### [Your assignment]
Set down every entry exactly as it stands, omitting any picture.

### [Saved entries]
►

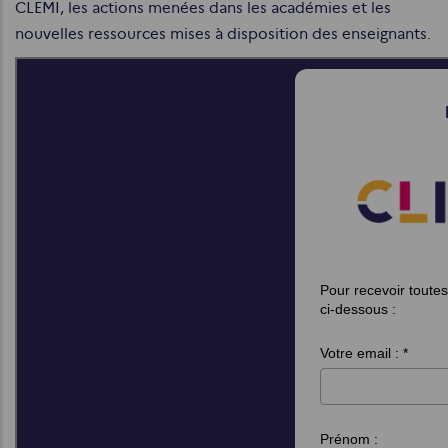
CLEMI, les actions menées dans les académies et les
nouvelles ressources mises à disposition des enseignants.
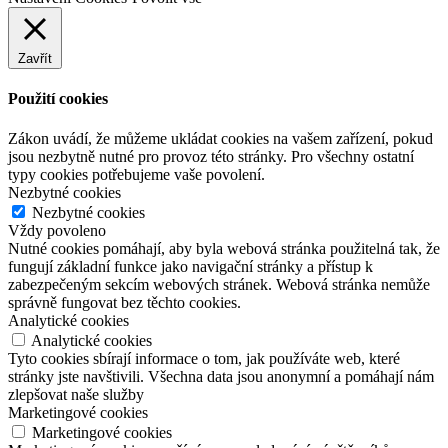
Zavřít
Použití cookies
Zákon uvádí, že můžeme ukládat cookies na vašem zařízení, pokud
jsou nezbytně nutné pro provoz této stránky. Pro všechny ostatní
typy cookies potřebujeme vaše povolení.
Nezbytné cookies
Nezbytné cookies
Vždy povoleno
Nutné cookies pomáhají, aby byla webová stránka použitelná tak, že
fungují základní funkce jako navigační stránky a přístup k
zabezpečeným sekcím webových stránek. Webová stránka nemůže
správně fungovat bez těchto cookies.
Analytické cookies
Analytické cookies
Tyto cookies sbírají informace o tom, jak používáte web, které
stránky jste navštivili. Všechna data jsou anonymní a pomáhají nám
zlepšovat naše služby
Marketingové cookies
Marketingové cookies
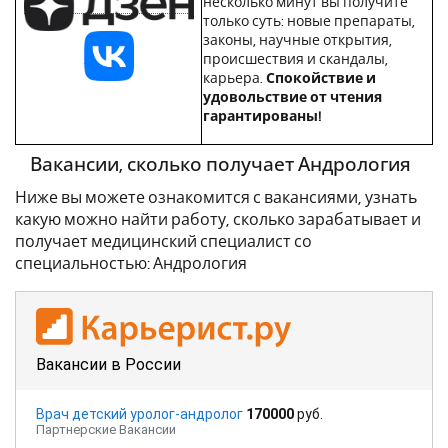
несколько минут вы получите
только суть: новые препараты,
законы, научные открытия,
происшествия и скандалы,
карьера.
Спокойствие и
удовольствие от чтения
гарантированы!
Вакансии, сколько получает Андрология
Ниже вы можете ознакомится с вакансиями, узнать
какую можно найти работу, сколько зарабатывает и
получает медицинский специалист со
специальностью: Андрология
Вакансии в России
Врач детский уролог-андролог
170000
руб.
Партнерские Вакансии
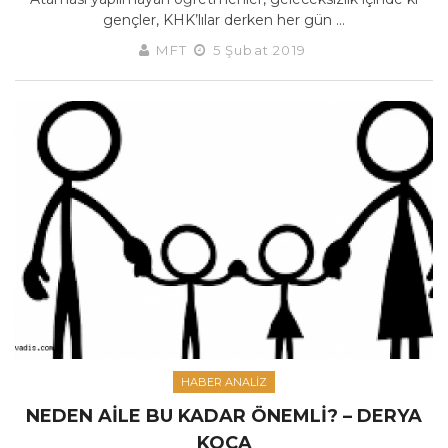
gençler, KHK’lılar derken her gün ...
MFT
5 Şubat 2019
HABER ANALIZ
NEDEN AILE BU KADAR ÖNEMLI? – DERYA
KOCA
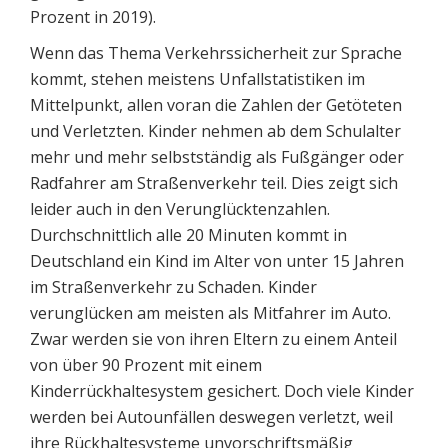
Prozent in 2019).
Wenn das Thema Verkehrssicherheit zur Sprache
kommt, stehen meistens Unfallstatistiken im
Mittelpunkt, allen voran die Zahlen der Getöteten
und Verletzten. Kinder nehmen ab dem Schulalter
mehr und mehr selbstständig als Fußgänger oder
Radfahrer am Straßenverkehr teil. Dies zeigt sich
leider auch in den Verunglücktenzahlen.
Durchschnittlich alle 20 Minuten kommt in
Deutschland ein Kind im Alter von unter 15 Jahren
im Straßenverkehr zu Schaden. Kinder
verunglücken am meisten als Mitfahrer im Auto.
Zwar werden sie von ihren Eltern zu einem Anteil
von über 90 Prozent mit einem
Kinderrückhaltesystem gesichert. Doch viele Kinder
werden bei Autounfällen deswegen verletzt, weil
ihre Rückhaltesysteme unvorschriftsmäßig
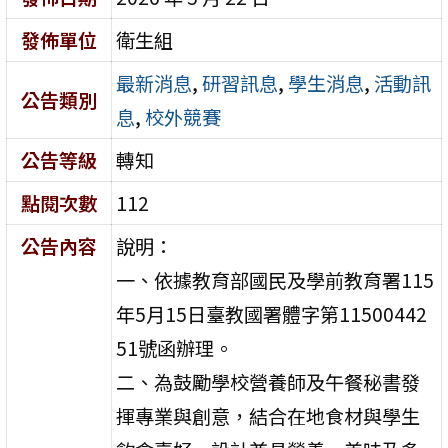
發佈單位
衛生組
最新消息
,
研習訊息
,
學生消息
,
活動訊
公告類別
息
,
校外競賽
公告等級
轉知
點閱次數
112
公告內容
說明：
一、依據教育部國民及學前教育署115
年5月15日臺教國署體字第11500442
51號函辦理。
二、為鼓勵學校營養師及午餐秘書發
揮專業與創意，結合在地食材與學生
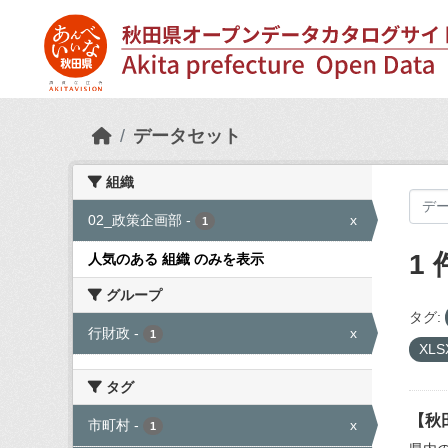
Skip to main content
データセット
組織
02_政策企画部
-
x
1
1
人気のある 組織 のみを表示
グループ
タグ:
行財政
-
x
1
XLS
タグ
【秋
市町村
-
x
1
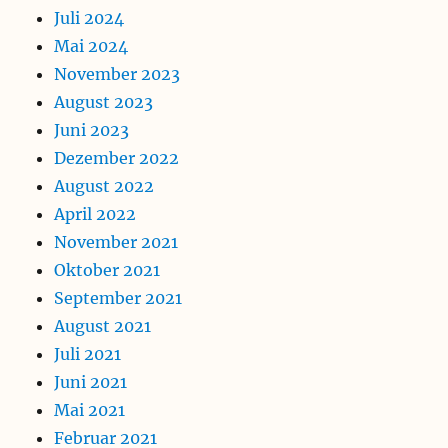
Juli 2024
Mai 2024
November 2023
August 2023
Juni 2023
Dezember 2022
August 2022
April 2022
November 2021
Oktober 2021
September 2021
August 2021
Juli 2021
Juni 2021
Mai 2021
Februar 2021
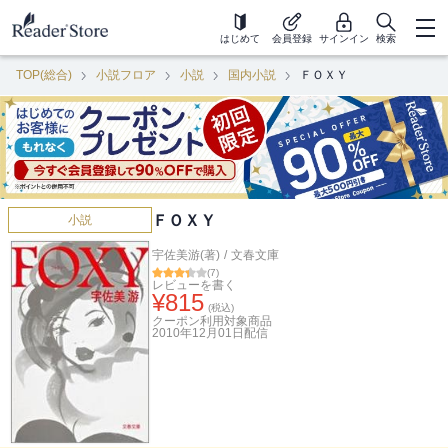
はじめて
会員登録
サインイン
検索
TOP(総合)
小説フロア
小説
国内小説
ＦＯＸＹ
ＦＯＸＹ
小説
宇佐美游(著)
/
文春文庫
(
7
)
レビューを書く
¥
815
(税込)
クーポン利用対象商品
2010年12月01日
配信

◄

### [Task solution]
CLEMI, les actions menées dans les académies et les
nouvelles ressources mises à disposition des enseignants.
Zavřít
Použití cookies
Zákon uvádí, že můžeme ukládat cookies na vašem zařízení, pokud
jsou nezbytně nutné pro provoz této stránky. Pro všechny ostatní
typy cookies potřebujeme vaše povolení.
Nezbytné cookies
Nezbytné cookies
Vždy povoleno
Nutné cookies pomáhají, aby byla webová stránka použitelná tak, že
fungují základní funkce jako navigační stránky a přístup k
zabezpečeným sekcím webových stránek. Webová stránka nemůže
správně fungovat bez těchto cookies.
Analytické cookies
Analytické cookies
Tyto cookies sbírají informace o tom, jak používáte web, které
stránky jste navštivili. Všechna data jsou anonymní a pomáhají nám
zlepšovat naše služby
Marketingové cookies
Marketingové cookies
несколько минут вы получите
только суть: новые препараты,
законы, научные открытия,
происшествия и скандалы,
карьера.
Спокойствие и
удовольствие от чтения
гарантированы!
Вакансии, сколько получает Андрология
Ниже вы можете ознакомится с вакансиями, узнать
какую можно найти работу, сколько зарабатывает и
получает медицинский специалист со
специальностью: Андрология
Вакансии в России
Врач детский уролог-андролог
170000
руб.
Партнерские Вакансии
gençler, KHK’lılar derken her gün ...
MFT
5 Şubat 2019
HABER ANALIZ
NEDEN AILE BU KADAR ÖNEMLI? – DERYA
KOCA
Prozent in 2019).
Wenn das Thema Verkehrssicherheit zur Sprache
kommt, stehen meistens Unfallstatistiken im
Mittelpunkt, allen voran die Zahlen der Getöteten
und Verletzten. Kinder nehmen ab dem Schulalter
mehr und mehr selbstständig als Fußgänger oder
Radfahrer am Straßenverkehr teil. Dies zeigt sich
leider auch in den Verunglücktenzahlen.
Durchschnittlich alle 20 Minuten kommt in
Deutschland ein Kind im Alter von unter 15 Jahren
im Straßenverkehr zu Schaden. Kinder
verunglücken am meisten als Mitfahrer im Auto.
Zwar werden sie von ihren Eltern zu einem Anteil
von über 90 Prozent mit einem
Kinderrückhaltesystem gesichert. Doch viele Kinder
werden bei Autounfällen deswegen verletzt, weil
ihre Rückhaltesysteme unvorschriftsmäßig
發佈單位
衛生組
最新消息
,
研習訊息
,
學生消息
,
活動訊
公告類別
息
,
校外競賽
公告等級
轉知
點閱次數
112
公告內容
說明：
一、依據教育部國民及學前教育署115
年5月15日臺教國署體字第11500442
51號函辦理。
二、為鼓勵學校營養師及午餐秘書發
揮專業與創意，結合在地食材與學生
Skip to main content
データセット
組織
02_政策企画部
-
x
1
1
人気のある 組織 のみを表示
グループ
タグ:
行財政
-
x
1
XLS
タグ
【秋
市町村
-
x
1
Juli 2024
Mai 2024
November 2023
August 2023
Juni 2023
Dezember 2022
August 2022
April 2022
November 2021
Oktober 2021
September 2021
August 2021
Juli 2021
Juni 2021
Mai 2021
Februar 2021
はじめて
会員登録
サインイン
検索
TOP(総合)
小説フロア
小説
国内小説
ＦＯＸＹ
ＦＯＸＹ
小説
宇佐美游(著)
/
文春文庫
(
7
)
レビューを書く
¥
815
(税込)
クーポン利用対象商品
2010年12月01日
配信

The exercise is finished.